Jasmohan S. Bajaj, MD, of the division of gastroenterology, hepatology and nutrition at Virginia Commonwealth University, and colleagues wrote that therapies that can encourage reduced alcohol use are critical tools against mortality and morbidities caused by alcohol use disorder (AUD) and alcohol-related cirrhosis.

“Other studies have demonstrated a potential role of microbiota in the addictive behavior,” they wrote. “We have shown that in patients with advanced cirrhosis who are not currently drinking, the altered gut-brain axis responds to fecal microbiota transplant.”

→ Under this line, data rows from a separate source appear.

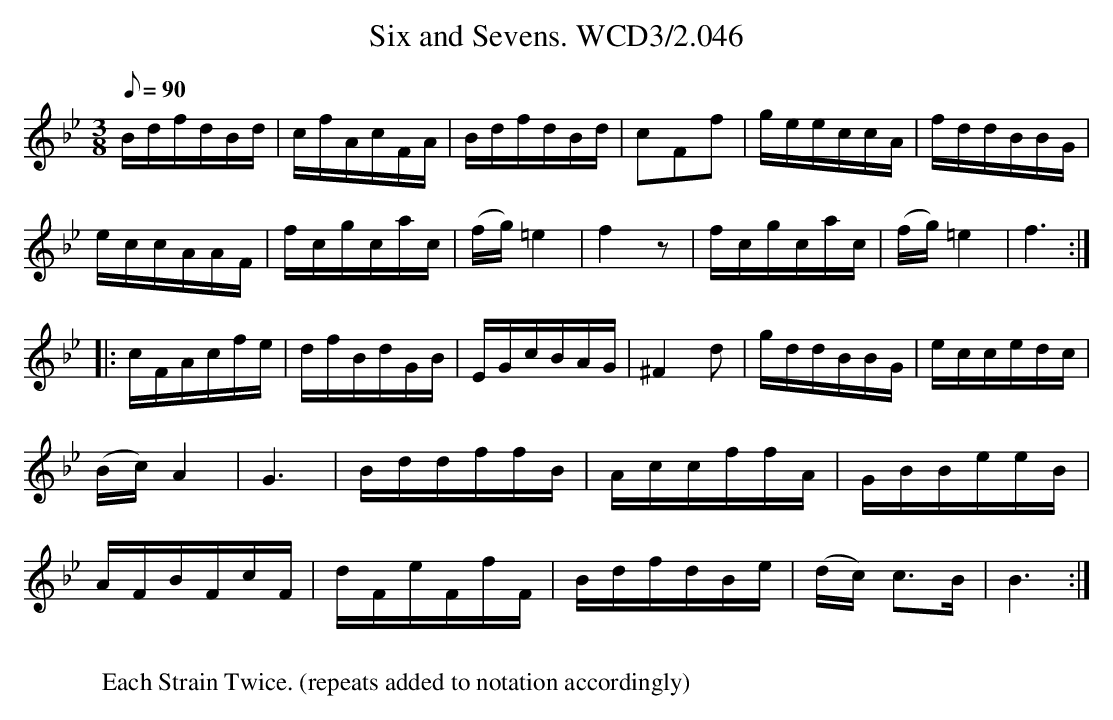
X:1
T:Six and Sevens. WCD3/2.046
M:3/8
L:1/16
Q:1/8=90
K:Bb
BdfdBd|cfAcFA|BdfdBd|c2F2f2|geeccA|fddBBG|
eccAAF|fcgcac|(fg) =e4|f4z2|fcgcac|(fg) =e4|f6:|
|:cFAcfe|dfBdGB|EGcBAG|^F4 d2|gddBBG|eccedc|
(Bc)A4|G6|BddffB|AccffA|GBBeeB|
AFBFcF|dFeFfF|BdfdBe|(dc) c2>B2|B6:|
W:
W:Each Strain Twice. (repeats added to notation accordingly)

Researchers randomly assigned men with AUD-related cirrhosis with problem drinking (AUD identification test [IT]-10>8) to receive one placebo (n = 10) or FMT enema (n = 10) from a donor enriched in Lachnospiraceae and Ruminococcacea. The primary outcome of the study was safety at 6 months.

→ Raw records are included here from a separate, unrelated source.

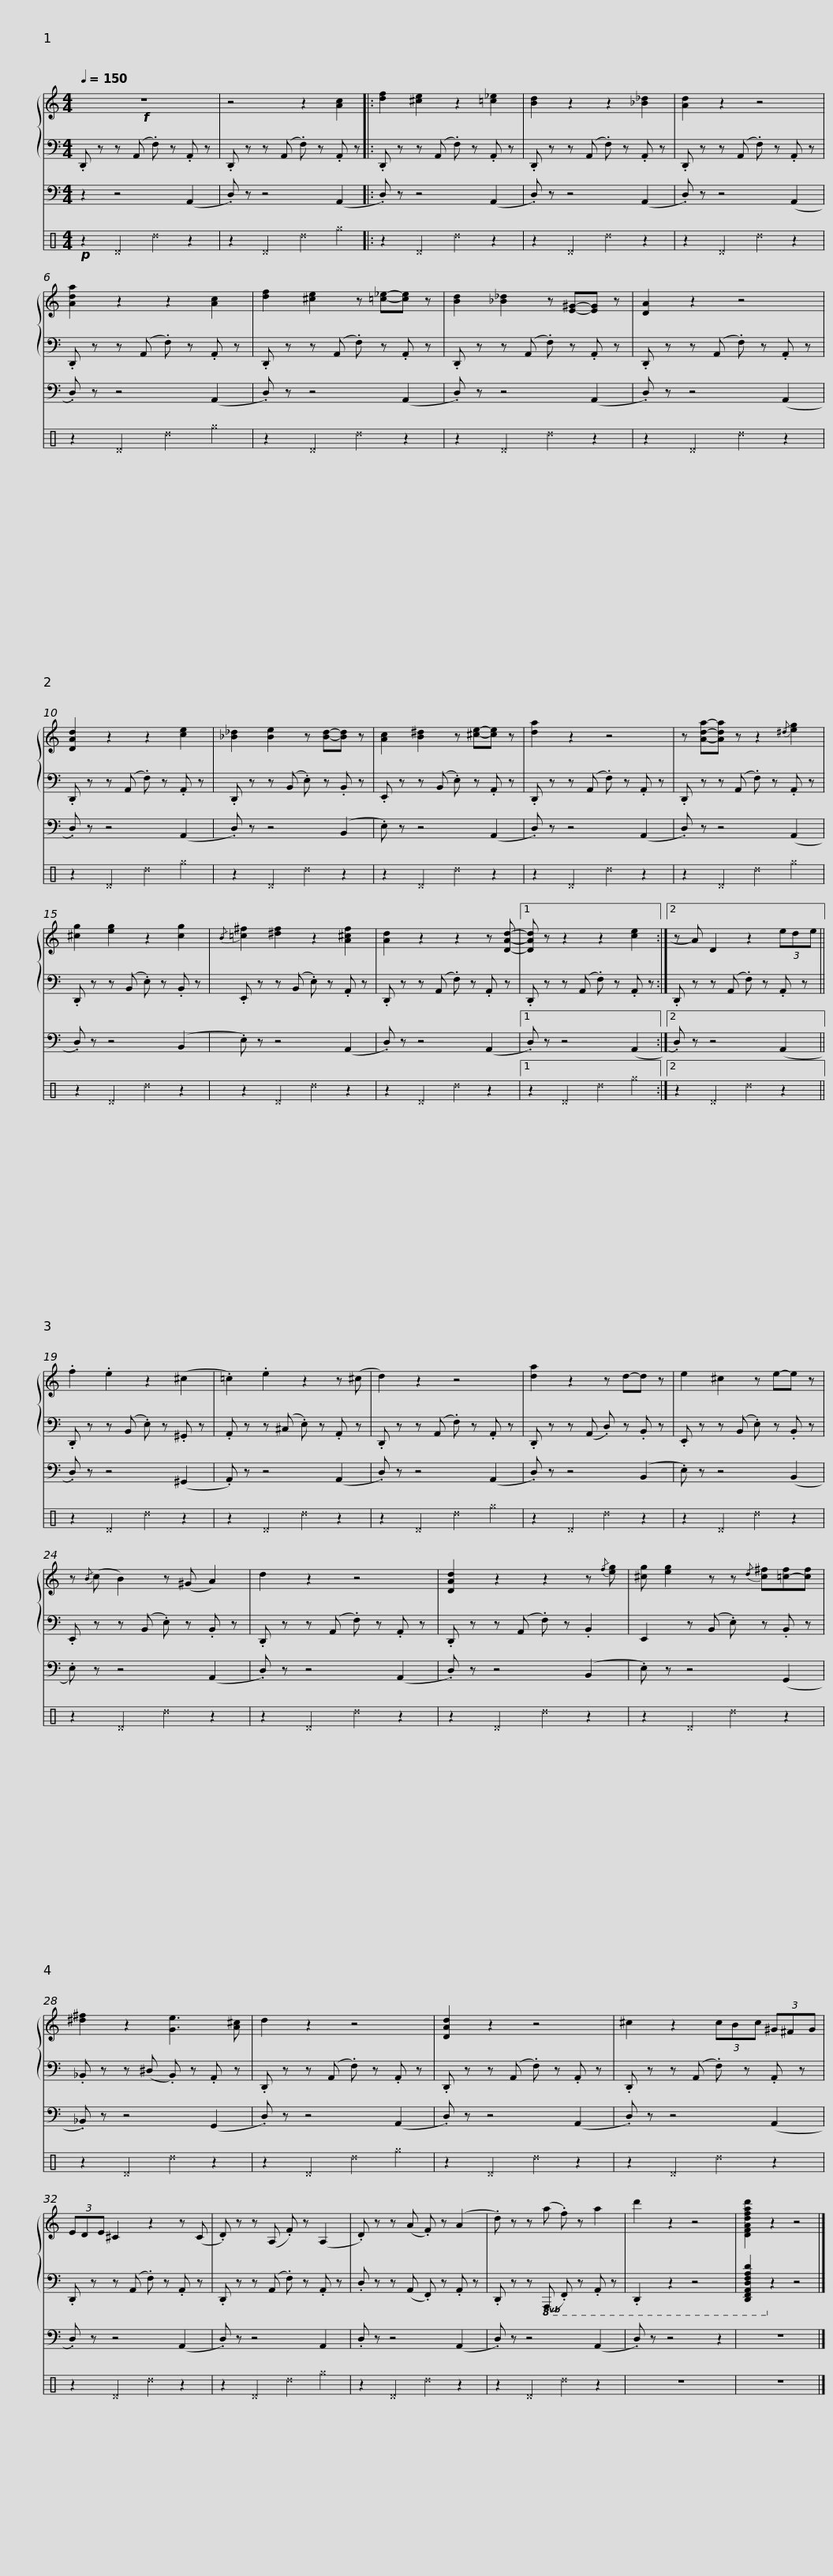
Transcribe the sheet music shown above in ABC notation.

X:1
%%score { 1 | 2 } 3 4
L:1/8
Q:1/4=150
M:4/4
I:linebreak $
K:C
V:1 treble
V:2 bass
V:3 bass transpose=-12
V:4 perc
K:none
V:1
!f! z8 | z4 z2 [Ac]2 |: [df]2 [^ce]2 z2 [=c_e]2 | [Bd]2 z2 z2 [_B_d]2 |$ [Ad]2 z2 z4 | %5
 [Ada]2 z2 z2 [Ac]2 | [df]2 [^ce]2 z [=c_e]-[ce] z | [Bd]2 [_B_d]2 z [E^G]-[EG] z |$ [DA]2 z2 z4 | [DAd]2 z2 z2 [ce]2 | %10
 [_B_d]2 [Be]2 z [Bd]-[Bd] z | [Ac]2 [B^d]2 z [^ce]-[ce] z |$ [da]2 z2 z4 | z [Ada]-[Ada] z z2{/^d} [eg]2 | [^cg]2 [eg]2 z2 [cg]2 | %15
{/B} [!courtesy!=c^f]2 [^df]2 z2 [A^cf]2 |$ [Ad]2 z2 z2 z [DAd]- |1 [DAd] z z2 z2 [ce]2 :|2 z A D2 z2 (3ede || .f2 .e2 z2 (^c2 |$ %20
 .!courtesy!=c2) .e2 z2 z (^c | d2) z2 z4 | [da]2 z2 z d-d z | e2 ^c2 z e-e z |$ z{/B} (c B2) z (^G A2) | %25
 d2 z2 z4 | [DAd]2 z2 z2 z{/f} [eg] | [^cg] [eg]2 z z{/d} [c^f][=c-f][cf] |$ [^d^f]2 z2 [Ge]3 [A^c] | d2 z2 z4 | %30
 [DAd]2 z2 z4 |$ ^c2 z2 (3cBc (3^G^FG | (3EDE ^C2 z2 z (C | .D) z z (A, .F) z (A,2 |$ .D) z z (A .F) z (A2 | %35
 .d) z z (a .f) z a2 | d'2 z2 z4 | [DFAdfad']2 z2 z4 |] %38
V:2
 .D,, z z (A,, .F,) z .A,, z | .D,, z z (A,, .F,) z .A,, z |: .D,, z z (A,, .F,) z .A,, z | .D,, z z (A,, .F,) z .A,, z |$ .D,, z z (A,, .F,) z .A,, z | %5
 .D,, z z (A,, .F,) z .A,, z | .D,, z z (A,, .F,) z .A,, z | .D,, z z (A,, .F,) z .A,, z |$ .D,, z z (A,, .F,) z .A,, z | .D,, z z (A,, .F,) z .A,, z | %10
 .D,, z z (B,, .E,) z .B,, z | .E,, z z (B,, .E,) z .A,, z |$ .D,, z z (A,, .F,) z .A,, z | .D,, z z (A,, .F,) z .A,, z | .D,, z z (B,, .E,) z .B,, z | %15
 .E,, z z (B,, .E,) z .A,, z |$ .D,, z z (A,, .F,) z .A,, z |1 .D,, z z (A,, .F,) z .A,, z :|2 .D,, z z (A,, .F,) z .A,, z || .D,, z z (B,, .E,) z .^G,, z |$ %20
 .A,, z z (^C, .E,) z .A,, z | .D,, z z (A,, .F,) z .A,, z | .D,, z z (A,, .D,) z .B,, z | .E,, z z (B,, .E,) z .B,, z |$ .E,, z z (B,, .E,) z .B,, z | %25
 .D,, z z (A,, .F,) z .A,, z | .D,, z z (A,, .F,) z .B,,2 | E,,2 z (B,, .E,) z .B,, z |$ ._B,, z z (^D, .B,,) z .A,, z | .D,, z z (A,, .F,) z .A,, z | %30
 .D,, z z (A,, .F,) z .A,, z |$ .D,, z z (A,, .F,) z .A,, z | .D,, z z (A,, .F,) z .A,, z | .D,, z z (A,, .F,) z .A,, z |$ .D, z z (A,, .F,,) z .A,, z | %35
 .D,, z z!8vb(! (A,,, .F,,,) z .A,,, z | .D,,,2 z2 z4 | [D,,,F,,,A,,,D,,F,,A,,D,]2!8vb)! z2 z4 |] %38
V:3
 z2 z4 (A,,2 | .D,) z z4 (A,,2 |: .D,) z z4 (A,,2 | .D,) z z4 (A,,2 |$ .D,) z z4 (A,,2 | %5
 .D,) z z4 (A,,2 | .D,) z z4 (A,,2 | .D,) z z4 (A,,2 |$ .D,) z z4 (A,,2 | .D,) z z4 (A,,2 | %10
 .D,) z z4 (B,,2 | .E,) z z4 (A,,2 |$ .D,) z z4 (A,,2 | .D,) z z4 (A,,2 | .D,) z z4 (B,,2 | %15
 .E,) z z4 (A,,2 |$ .D,) z z4 (A,,2 |1 .D,) z z4 (A,,2 :|2 .D,) z z4 (A,,2 || .D,) z z4 (^G,,2 |$ %20
 .A,,) z z4 (A,,2 | .D,) z z4 (A,,2 | .D,) z z4 (B,,2 | .E,) z z4 (B,,2 |$ .E,) z z4 (A,,2 | %25
 .D,) z z4 (A,,2 | .D,) z z4 (B,,2 | .E,) z z4 (G,,2 |$ ._B,,) z z4 (G,,2 | .D,) z z4 (A,,2 | %30
 .D,) z z4 (A,,2 |$ .D,) z z4 (A,,2 | .D,) z z4 (A,,2 | .D,) z z4 A,,2 |$ .D, z z4 (A,,2 | %35
 .D,) z z4 (A,,2 | .D,) z z4 z2 | z8 |] %38
V:4
!p! z2 ^D2 ^d2 z2 | z2 ^D2 ^d2 ^g2 |: z2 ^D2 ^d2 z2 | z2 ^D2 ^d2 z2 |$ z2 ^D2 ^d2 z2 | %5
 z2 ^D2 ^d2 ^g2 | z2 ^D2 ^d2 z2 | z2 ^D2 ^d2 z2 |$ z2 ^D2 ^d2 z2 | z2 ^D2 ^d2 ^g2 | %10
 z2 ^D2 ^d2 z2 | z2 ^D2 ^d2 z2 |$ z2 ^D2 ^d2 z2 | z2 ^D2 ^d2 ^g2 | z2 ^D2 ^d2 z2 | %15
 z2 ^D2 ^d2 z2 |$ z2 ^D2 ^d2 z2 |1 z2 ^D2 ^d2 ^g2 :|2 z2 ^D2 ^d2 z2 || z2 ^D2 ^d2 z2 |$ %20
 z2 ^D2 ^d2 z2 | z2 ^D2 ^d2 ^g2 | z2 ^D2 ^d2 z2 | z2 ^D2 ^d2 z2 |$ z2 ^D2 ^d2 z2 | %25
 z2 ^D2 ^d2 z2 | z2 ^D2 ^d2 z2 | z2 ^D2 ^d2 z2 |$ z2 ^D2 ^d2 z2 | z2 ^D2 ^d2 ^g2 | %30
 z2 ^D2 ^d2 z2 |$ z2 ^D2 ^d2 z2 | z2 ^D2 ^d2 z2 | z2 ^D2 ^d2 ^g2 |$ z2 ^D2 ^d2 z2 | %35
 z2 ^D2 ^d2 z2 | z8 | z8 |] %38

Investigators assessed alcohol craving, alcohol consumption, quality of life, cognition, serum IL-6, lipopolysaccharide-binding protein, plasma/stool short-chain fatty acids and stool microbiota at baseline and after 15 days.

Bajaj and colleagues found that a greater proportion of patients in the FMT group experienced significant reductions in alcohol cravings compared with the placebo group (90% vs. 30%; P = .02). They also had lower urinary ethylglucuronide/creatinine, improved cognition and psychosocial QOL.

Microbial diversity increased among the FMT group, with higher Ruminococcaceae and other short chain fatty acid producing taxa.

After 6 months, the placebo group had more patients with any severe adverse event (8 vs. 2; P = .02) and AUD-related severe adverse events (7 vs. 1; P = .02).

“We conclude in this phase 1 trial that FMT in men with cirrhosis is safe, associated with reduction in short-term craving and consumption with beneficial microbial change,” Bajaj and colleagues wrote. “The FMT assigned group also demonstrated lower AUD-related events over the follow-up, which need to be confirmed and extended in larger number of patients with AUD.”